For many Europeans, the end of the Fiesta is a significant milestone. When it shuffles off this motored coil next year, the nameplate will have been in production for 47 years. The Fiesta debuted in 1976, a response to the OPEC oil crisis and fuel efficient competition such as the VW Polo, Honda Civic and Renault 5. The body was penned by Tom Tjaarda at Ghia and evinced a clean, modern look that was simple yet crisp.
It was Ford's first front-wheel-drive global car, and was even sold in the U.S. briefly. Of course, as was the custom with light, nimble hatchbacks, performance versions soon sprung up, though those were never sold in America. While the Fiesta was originally short-lived in the U.S., it was a bona-fide hit in the rest of the world. The second-generation continued the popularity of the first, and even introduced technologies like the CVT in the 1980s, long before they became mainstream.
The U.S. didn't see the Fiesta again until the 2011 model year, when the car was on its sixth generation. During that time in the rest of the world, it had continued to top best-selling lists. The Fiesta got generally favorable reviews, but six years later Ford announced it was killing off all non-crossover cars except for the Mustang.
With that, the writing was on the wall. The Fiesta continued to sell moderately well in Europe, but even in that small car-loving market sales began to wane. Buyers began to favor the Puma compact crossover and the Fiesta's profit margins just weren't enough for Ford.

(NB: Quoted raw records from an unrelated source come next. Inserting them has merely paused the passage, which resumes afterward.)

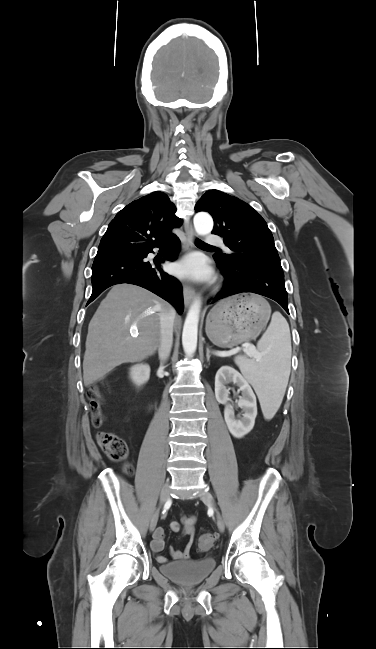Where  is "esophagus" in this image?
Returning a JSON list of instances; mask_svg holds the SVG:
<instances>
[{"label":"esophagus","instance_id":"esophagus-1","mask_svg":"<svg viewBox=\"0 0 376 649\" xmlns=\"http://www.w3.org/2000/svg\"><path fill=\"white\" fill-rule=\"evenodd\" d=\"M185 237H186L187 249L189 250L193 247L194 240L196 238L195 231L190 223H187L185 226ZM183 295H184L185 306L188 307L195 298V290L188 285H184Z\"/></svg>","mask_w":376,"mask_h":649}]
</instances>
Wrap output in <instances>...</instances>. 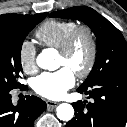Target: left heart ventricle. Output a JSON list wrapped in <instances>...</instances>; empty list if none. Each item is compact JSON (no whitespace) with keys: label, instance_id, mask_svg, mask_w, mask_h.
<instances>
[{"label":"left heart ventricle","instance_id":"b2bd125f","mask_svg":"<svg viewBox=\"0 0 127 127\" xmlns=\"http://www.w3.org/2000/svg\"><path fill=\"white\" fill-rule=\"evenodd\" d=\"M89 56V44L85 36H81L76 42L71 54L65 58L58 55V67H67L74 73L85 67Z\"/></svg>","mask_w":127,"mask_h":127}]
</instances>
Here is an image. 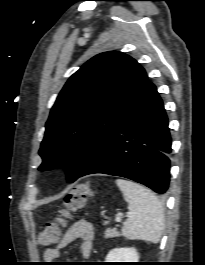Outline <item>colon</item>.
Here are the masks:
<instances>
[{"label": "colon", "mask_w": 205, "mask_h": 265, "mask_svg": "<svg viewBox=\"0 0 205 265\" xmlns=\"http://www.w3.org/2000/svg\"><path fill=\"white\" fill-rule=\"evenodd\" d=\"M91 196V189L88 184L77 185L64 199V207L60 216L53 222L41 226L37 235V242L42 246H50L59 241L61 229L71 214L81 209L87 199Z\"/></svg>", "instance_id": "5ec220e1"}]
</instances>
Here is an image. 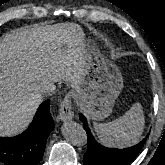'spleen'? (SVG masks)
<instances>
[{"label":"spleen","mask_w":165,"mask_h":165,"mask_svg":"<svg viewBox=\"0 0 165 165\" xmlns=\"http://www.w3.org/2000/svg\"><path fill=\"white\" fill-rule=\"evenodd\" d=\"M145 125L142 106L135 103L123 116L108 123H94L100 141L110 147L124 148L134 145L141 137Z\"/></svg>","instance_id":"spleen-1"}]
</instances>
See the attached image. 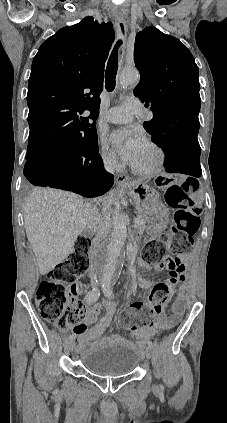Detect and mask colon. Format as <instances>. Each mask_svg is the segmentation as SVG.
Masks as SVG:
<instances>
[{"label": "colon", "instance_id": "colon-1", "mask_svg": "<svg viewBox=\"0 0 227 423\" xmlns=\"http://www.w3.org/2000/svg\"><path fill=\"white\" fill-rule=\"evenodd\" d=\"M156 184L165 191L167 204L176 210L171 252L174 255L186 253L192 249L193 237L200 227L201 208L193 200L197 183L191 179L172 181L159 178ZM164 245L165 237L148 242L143 259L166 269L168 279L155 285L147 303L135 302L121 311L120 323L127 329L149 326L151 317L164 311L172 296L173 284L184 278L180 260L168 255ZM89 246V238L79 237L68 258L47 273L36 291L35 301L41 316L61 330L84 319V307L77 299L78 284L75 281L88 269Z\"/></svg>", "mask_w": 227, "mask_h": 423}]
</instances>
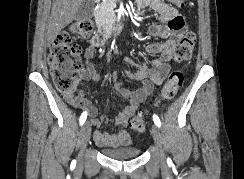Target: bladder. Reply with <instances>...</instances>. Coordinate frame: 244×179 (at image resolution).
I'll list each match as a JSON object with an SVG mask.
<instances>
[{"label":"bladder","instance_id":"31cf9c89","mask_svg":"<svg viewBox=\"0 0 244 179\" xmlns=\"http://www.w3.org/2000/svg\"><path fill=\"white\" fill-rule=\"evenodd\" d=\"M104 156L117 160H127L136 158L140 154V149L136 147H128L123 149L101 148Z\"/></svg>","mask_w":244,"mask_h":179}]
</instances>
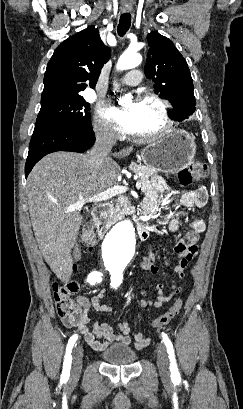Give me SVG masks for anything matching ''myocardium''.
<instances>
[{"mask_svg":"<svg viewBox=\"0 0 243 409\" xmlns=\"http://www.w3.org/2000/svg\"><path fill=\"white\" fill-rule=\"evenodd\" d=\"M136 101H153L155 102L161 110L162 126L149 133L144 134H132V137L138 141H150L154 140L163 134L167 133L173 126V120L170 113V104L167 100L161 97L154 91L145 90L137 95Z\"/></svg>","mask_w":243,"mask_h":409,"instance_id":"1","label":"myocardium"}]
</instances>
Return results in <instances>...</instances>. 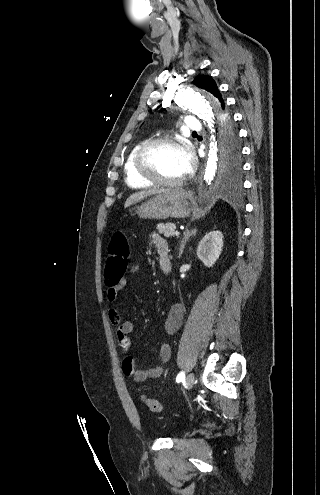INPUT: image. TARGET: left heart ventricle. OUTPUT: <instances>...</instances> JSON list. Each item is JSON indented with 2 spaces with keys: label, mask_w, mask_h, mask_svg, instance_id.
<instances>
[{
  "label": "left heart ventricle",
  "mask_w": 320,
  "mask_h": 495,
  "mask_svg": "<svg viewBox=\"0 0 320 495\" xmlns=\"http://www.w3.org/2000/svg\"><path fill=\"white\" fill-rule=\"evenodd\" d=\"M186 152L174 145H162L155 148L148 157L151 169L156 175L168 180H176L186 174Z\"/></svg>",
  "instance_id": "left-heart-ventricle-1"
}]
</instances>
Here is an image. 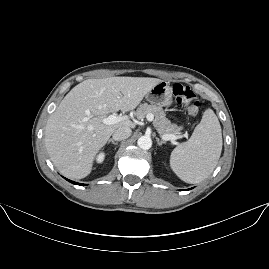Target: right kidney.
<instances>
[{
    "mask_svg": "<svg viewBox=\"0 0 269 269\" xmlns=\"http://www.w3.org/2000/svg\"><path fill=\"white\" fill-rule=\"evenodd\" d=\"M105 159V153L101 152L97 155L96 157V162L97 163H102Z\"/></svg>",
    "mask_w": 269,
    "mask_h": 269,
    "instance_id": "1",
    "label": "right kidney"
}]
</instances>
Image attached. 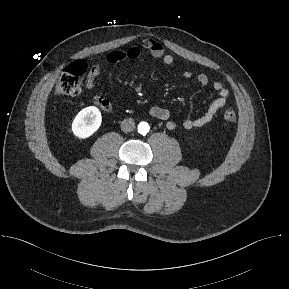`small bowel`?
Returning a JSON list of instances; mask_svg holds the SVG:
<instances>
[{
	"mask_svg": "<svg viewBox=\"0 0 289 289\" xmlns=\"http://www.w3.org/2000/svg\"><path fill=\"white\" fill-rule=\"evenodd\" d=\"M142 50L148 52L154 58L162 60V62L166 65H171L174 62L173 56L166 53L164 47L159 42L152 39L145 40L142 43L141 48L138 46H132L126 50L112 51L107 55V61L111 64H115L125 60H135L139 58ZM100 73L101 66L99 64H95L90 68L85 81V87L87 89L93 88L95 80L100 75ZM183 76L189 79L192 77V72L185 70L183 72ZM197 81L202 87H206L210 84L208 76L204 73H201L197 76ZM211 86L217 92L218 97L210 103L203 115L195 119H186L183 122V127L185 129L198 128L210 123L217 112L226 105L227 98L229 96L228 89L225 88L219 81L212 82ZM93 102L106 112L114 111L112 103L100 95H95L93 97ZM148 113L156 119L165 121L166 127L169 130H174L177 126L176 122L171 119L170 111L164 107L151 106L148 109Z\"/></svg>",
	"mask_w": 289,
	"mask_h": 289,
	"instance_id": "c3829d8e",
	"label": "small bowel"
}]
</instances>
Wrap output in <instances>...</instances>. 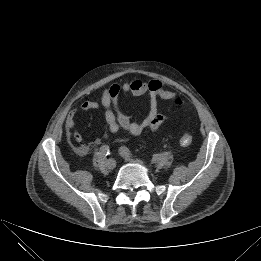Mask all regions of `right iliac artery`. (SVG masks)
<instances>
[{
  "label": "right iliac artery",
  "instance_id": "obj_1",
  "mask_svg": "<svg viewBox=\"0 0 261 261\" xmlns=\"http://www.w3.org/2000/svg\"><path fill=\"white\" fill-rule=\"evenodd\" d=\"M100 154L102 156H108L110 154V148L108 145H103L101 148H100Z\"/></svg>",
  "mask_w": 261,
  "mask_h": 261
}]
</instances>
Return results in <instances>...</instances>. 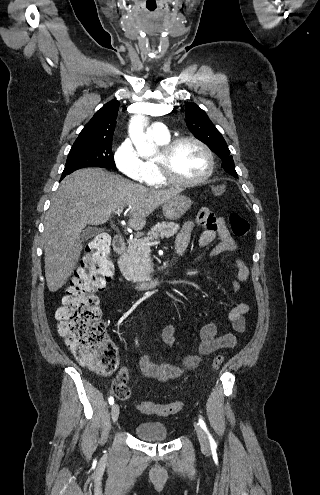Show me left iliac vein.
Listing matches in <instances>:
<instances>
[{"mask_svg": "<svg viewBox=\"0 0 320 495\" xmlns=\"http://www.w3.org/2000/svg\"><path fill=\"white\" fill-rule=\"evenodd\" d=\"M194 426H195L196 434H197L201 448L205 451H208L210 446H209L208 439H207L203 429L201 428V426H199L197 424H195Z\"/></svg>", "mask_w": 320, "mask_h": 495, "instance_id": "4c4485c4", "label": "left iliac vein"}]
</instances>
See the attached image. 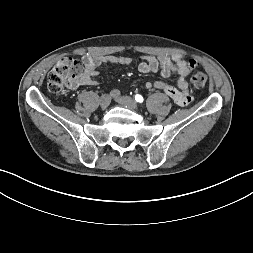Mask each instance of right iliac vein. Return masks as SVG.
Returning a JSON list of instances; mask_svg holds the SVG:
<instances>
[{
	"label": "right iliac vein",
	"mask_w": 253,
	"mask_h": 253,
	"mask_svg": "<svg viewBox=\"0 0 253 253\" xmlns=\"http://www.w3.org/2000/svg\"><path fill=\"white\" fill-rule=\"evenodd\" d=\"M111 97L108 94H104L101 96L99 100V104L101 108H107L110 105Z\"/></svg>",
	"instance_id": "right-iliac-vein-1"
}]
</instances>
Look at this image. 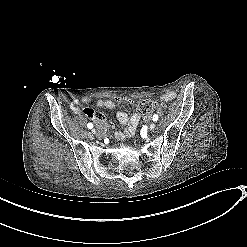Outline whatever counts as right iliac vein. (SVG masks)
I'll return each instance as SVG.
<instances>
[{"label": "right iliac vein", "instance_id": "obj_1", "mask_svg": "<svg viewBox=\"0 0 247 247\" xmlns=\"http://www.w3.org/2000/svg\"><path fill=\"white\" fill-rule=\"evenodd\" d=\"M92 133H93V134H97L96 129H92Z\"/></svg>", "mask_w": 247, "mask_h": 247}]
</instances>
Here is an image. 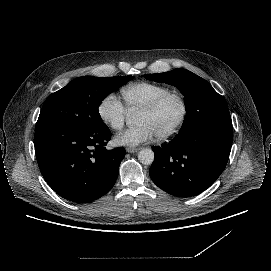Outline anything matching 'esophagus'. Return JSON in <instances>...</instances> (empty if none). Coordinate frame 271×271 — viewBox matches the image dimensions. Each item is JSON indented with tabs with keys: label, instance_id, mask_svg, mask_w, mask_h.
Returning a JSON list of instances; mask_svg holds the SVG:
<instances>
[{
	"label": "esophagus",
	"instance_id": "34e87169",
	"mask_svg": "<svg viewBox=\"0 0 271 271\" xmlns=\"http://www.w3.org/2000/svg\"><path fill=\"white\" fill-rule=\"evenodd\" d=\"M140 149L139 148H132V147H127L126 148V151L128 153H135V152H138Z\"/></svg>",
	"mask_w": 271,
	"mask_h": 271
}]
</instances>
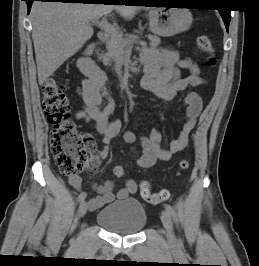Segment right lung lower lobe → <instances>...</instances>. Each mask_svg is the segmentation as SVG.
Returning a JSON list of instances; mask_svg holds the SVG:
<instances>
[{"instance_id":"1","label":"right lung lower lobe","mask_w":259,"mask_h":266,"mask_svg":"<svg viewBox=\"0 0 259 266\" xmlns=\"http://www.w3.org/2000/svg\"><path fill=\"white\" fill-rule=\"evenodd\" d=\"M27 1V8L28 13L31 10V5L34 1H42V2H62V3H68V2H78V3H84V4H105V3H120V2H114L118 0H24Z\"/></svg>"}]
</instances>
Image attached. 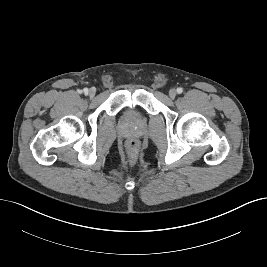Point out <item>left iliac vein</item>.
<instances>
[{
    "label": "left iliac vein",
    "mask_w": 267,
    "mask_h": 267,
    "mask_svg": "<svg viewBox=\"0 0 267 267\" xmlns=\"http://www.w3.org/2000/svg\"><path fill=\"white\" fill-rule=\"evenodd\" d=\"M177 91L175 89H171L169 91L170 98L174 99L176 97Z\"/></svg>",
    "instance_id": "1"
}]
</instances>
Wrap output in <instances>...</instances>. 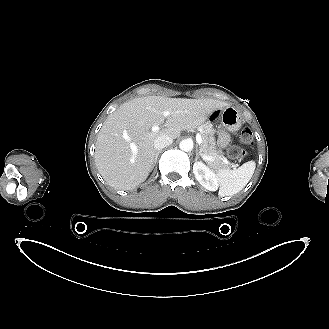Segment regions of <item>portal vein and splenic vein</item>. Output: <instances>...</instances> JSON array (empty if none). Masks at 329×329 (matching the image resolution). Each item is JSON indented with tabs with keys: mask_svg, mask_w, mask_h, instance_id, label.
<instances>
[{
	"mask_svg": "<svg viewBox=\"0 0 329 329\" xmlns=\"http://www.w3.org/2000/svg\"><path fill=\"white\" fill-rule=\"evenodd\" d=\"M163 115H164V117H168L170 115V112L164 111L163 112ZM159 130H160V128L157 125H155V126L152 127V132H158ZM124 137L125 138H128L127 134H125ZM196 141H197L198 145H201V143H202V136H201V134H197ZM132 149H133L134 152H136V150H137L136 147H134V146L132 147ZM204 159L205 160H212V157L204 156Z\"/></svg>",
	"mask_w": 329,
	"mask_h": 329,
	"instance_id": "obj_1",
	"label": "portal vein and splenic vein"
}]
</instances>
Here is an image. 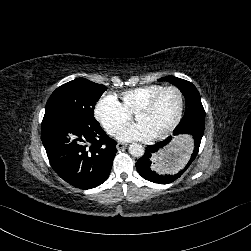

One account stated that Ford made more money from licensing its brand to Lego than from building the Fiesta.
According to the BBC, Ford has sold some 20 million units worldwide over its 47-year, seven-generation lifespan. That's a pretty good run no matter how you measure it. Unfortunately for fans of small, no-nonsense cars like the Fiesta — or who must buy them out of necessity — there's no more business case and the party will soon be over.